Hot Bulb Engine - Operation and Working Cycle

Operation and Working Cycle

The hot-bulb engine shares its basic layout with nearly all other internal combustion engines, in that it has a piston, inside a cylinder, connected to a flywheel via a connecting rod and crankshaft. Akroyd-Stuart's original engine operated on the four-stroke cycle (induction, compression, power and exhaust) and Hornsby continued to build engines to this design, as did several other British manufacturers such as Blackstone and Crossley. Manufacturers in Europe, Scandinavia and in the USA built engines working on the two-stroke cycle with crankcase scavenging.
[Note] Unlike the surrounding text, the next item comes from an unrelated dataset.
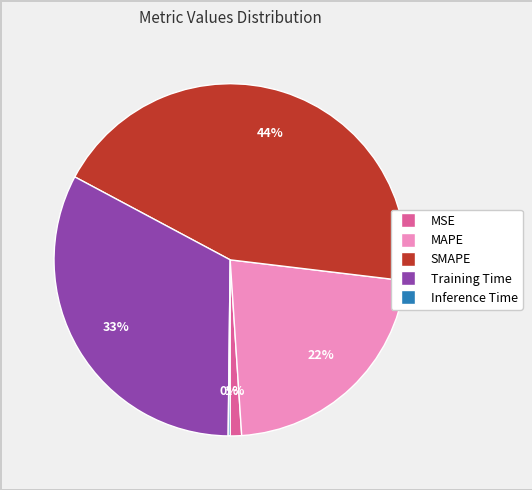

To the nearest percent, what is the average slice percentage?

20%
The latter type formed the majority of hot-bulb engine production. The flow of gases through the engine is controlled by valves in four-stroke engines, and by the piston covering and uncovering ports in the cylinder wall in two-strokes.

In the hot-bulb engine combustion takes place in a separated combustion chamber, the "vaporizer" (also called the "hot bulb"), usually mounted on the cylinder head, into which fuel is sprayed. It is connected to the cylinder by a narrow passage and is heated by the combustion while running; an external flame such as a blow-lamp or slow-burning wick is used for starting (on later models sometimes electric heating or pyrotechnics was used). Another method is the inclusion of a spark plug and vibrator coil ignition. The engine could be started on petrol and switched over to oil after it had warmed to running temperature.
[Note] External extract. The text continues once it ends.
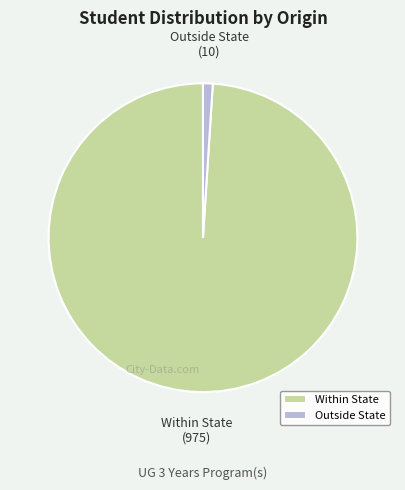

Do Within State and Outside State together represent more than half of the pie?

Yes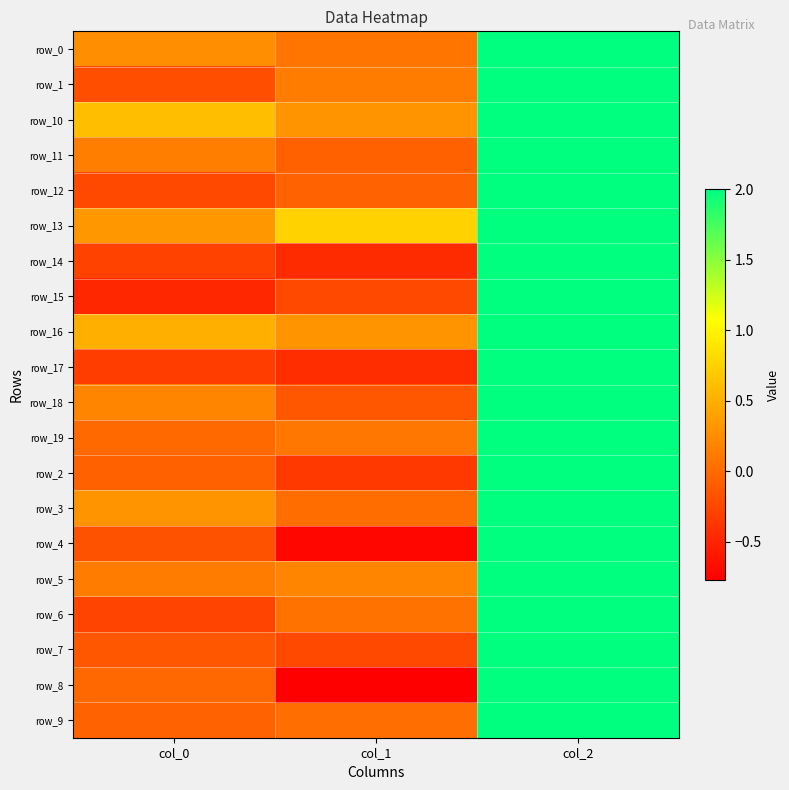

What is the smallest value displayed?

-0.8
The pre-heating time depends on the engine design, the type of heating used and the ambient temperature, but generally ranges from 2–5 minutes (for most engines in a temperate climate) to as much as half an hour (if operating in extreme cold or the engine is especially large). The engine is then turned over, usually by hand but sometimes by compressed air or an electric motor.
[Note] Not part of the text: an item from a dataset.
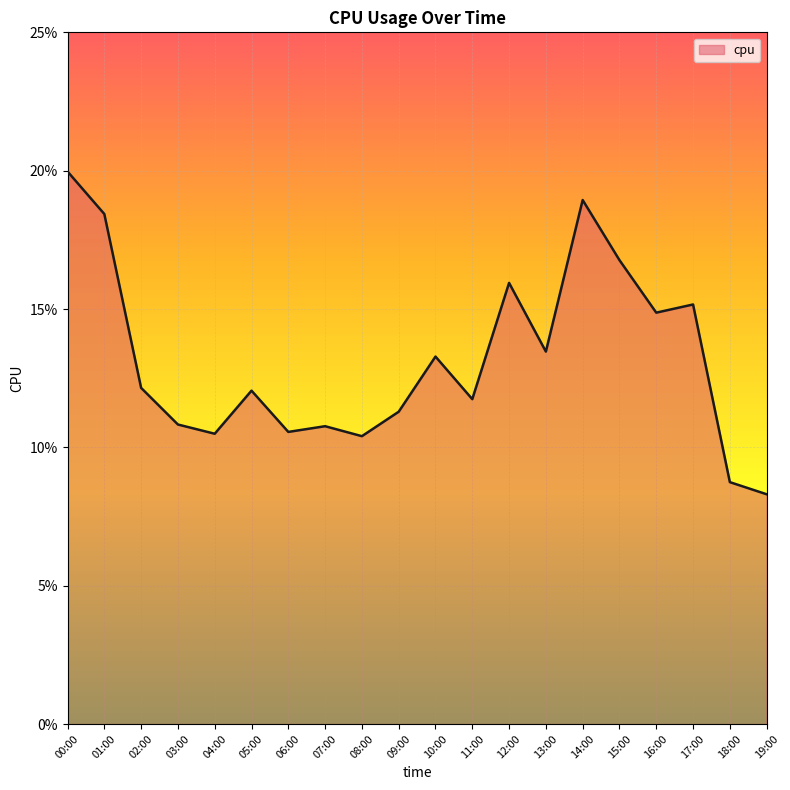

What is the minimum value shown in the chart?

0.1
Once the engine is running, the heat of compression and ignition maintains the hot-bulb at the necessary temperature and the blow-lamp or other heat source can be removed. From this point the engine requires no external heat and requires only a supply of air, fuel oil and lubricating oil to run. However, under low power the bulb could cool off too much, and a throttle can cut down the cold fresh air supply. Also, as the engine's load increased, so does the temperature of the bulb, causing the ignition period to advance; to counteract pre-ignition, water is dripped into the air intake. Equally, if the load on the engine is low, combustion temperatures may not be sufficient to maintain the temperature of the hot-bulb. Many hot-bulb engines cannot be run off-load without auxiliary heating for this reason.

The fact that the engine can be left unattended for long periods while running made hot bulb engines a popular choice for applications requiring a steady power output such as farm tractors, generators, pumps and canal boat propulsion.